Testing performed with platinum electrode (Figure-S 6 ) eliminates the possibilities of chemical reactions caused by the electrode contaminations. Output voltage and current values might vary slightly because of sample variations and measurement conditions. A total of 30 independent samples were inspected to confirm the reliability of the WS-WEG device (Figure 5 (f) ). The findings signify that most samples demonstrated the revealed Voc in the range of 580 mV to 620 mV.

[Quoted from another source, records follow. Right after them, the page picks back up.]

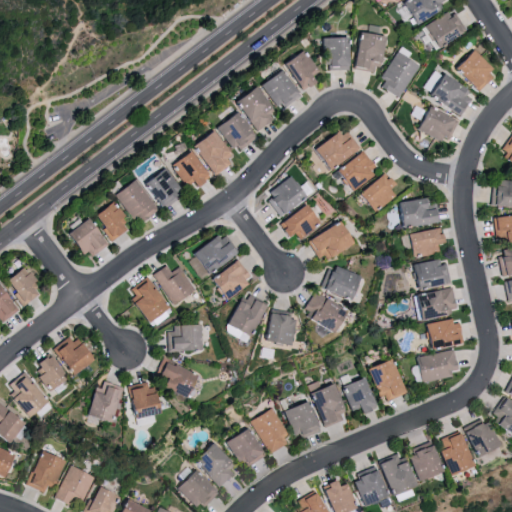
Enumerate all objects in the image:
building: (510, 2)
building: (416, 8)
road: (494, 26)
building: (441, 27)
building: (363, 51)
building: (331, 52)
building: (296, 68)
building: (470, 70)
building: (394, 74)
road: (112, 88)
building: (274, 88)
building: (446, 93)
road: (134, 103)
building: (249, 107)
road: (155, 119)
building: (433, 123)
building: (230, 131)
building: (331, 147)
building: (506, 150)
building: (206, 152)
road: (398, 152)
building: (184, 169)
building: (353, 169)
building: (158, 186)
building: (373, 192)
building: (500, 192)
building: (281, 195)
building: (132, 200)
building: (106, 220)
building: (295, 222)
building: (501, 227)
road: (174, 235)
building: (80, 238)
road: (256, 238)
building: (324, 241)
building: (420, 241)
building: (209, 252)
building: (504, 260)
building: (427, 273)
building: (226, 278)
building: (335, 281)
building: (171, 282)
building: (18, 285)
road: (74, 289)
building: (507, 290)
building: (144, 299)
building: (432, 303)
building: (3, 306)
building: (318, 310)
building: (242, 313)
building: (275, 326)
building: (509, 328)
building: (439, 333)
building: (179, 338)
building: (68, 355)
building: (433, 365)
road: (487, 368)
building: (45, 371)
building: (170, 377)
building: (381, 380)
building: (508, 388)
building: (22, 395)
building: (354, 395)
building: (137, 400)
building: (99, 401)
building: (322, 404)
building: (503, 416)
building: (295, 419)
building: (6, 424)
building: (266, 430)
building: (477, 437)
building: (240, 447)
building: (450, 454)
building: (2, 457)
building: (420, 462)
building: (210, 464)
building: (40, 471)
building: (391, 473)
building: (72, 485)
building: (365, 487)
building: (192, 489)
building: (334, 497)
building: (97, 501)
building: (305, 503)
building: (127, 507)
road: (9, 508)
building: (166, 509)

Influential Factors Exploration on Device Performance

Multiple factors can influence the functionality of these WS-WEG devices during actual usage. Hence, a systematic investigation was carried out on several aspects, including relative humidity, temperature, different concentrations of NaCl solutions, heights of the shell structure, and polarity shifting of the device. The WS-WEG device was observed by placing it on different levels of water heights. It is observed inFigure 6 (a) that a partially submerged device, one end is exposed to air, sustains a consistent voltage due to water evaporation and the streaming potential effect. However, once the device becomes completely immersed, voltage reduces due to the inhibition of water evaporation, the major mechanism for electrical production. The water evaporation rate decreased across the micro/nanochannels for the fully submerged device since the channels of the fully submersed device were partially impeded. Capillary flow along the channels is less prominent in fully submerged devices. Therefore, these devices show lower voltage compared with the partially submerged ones. Upon removal from the water reservoir, the device maintained in generating a low amount of voltage for a limited duration due to the evaporation of residual water content until it was completely dried.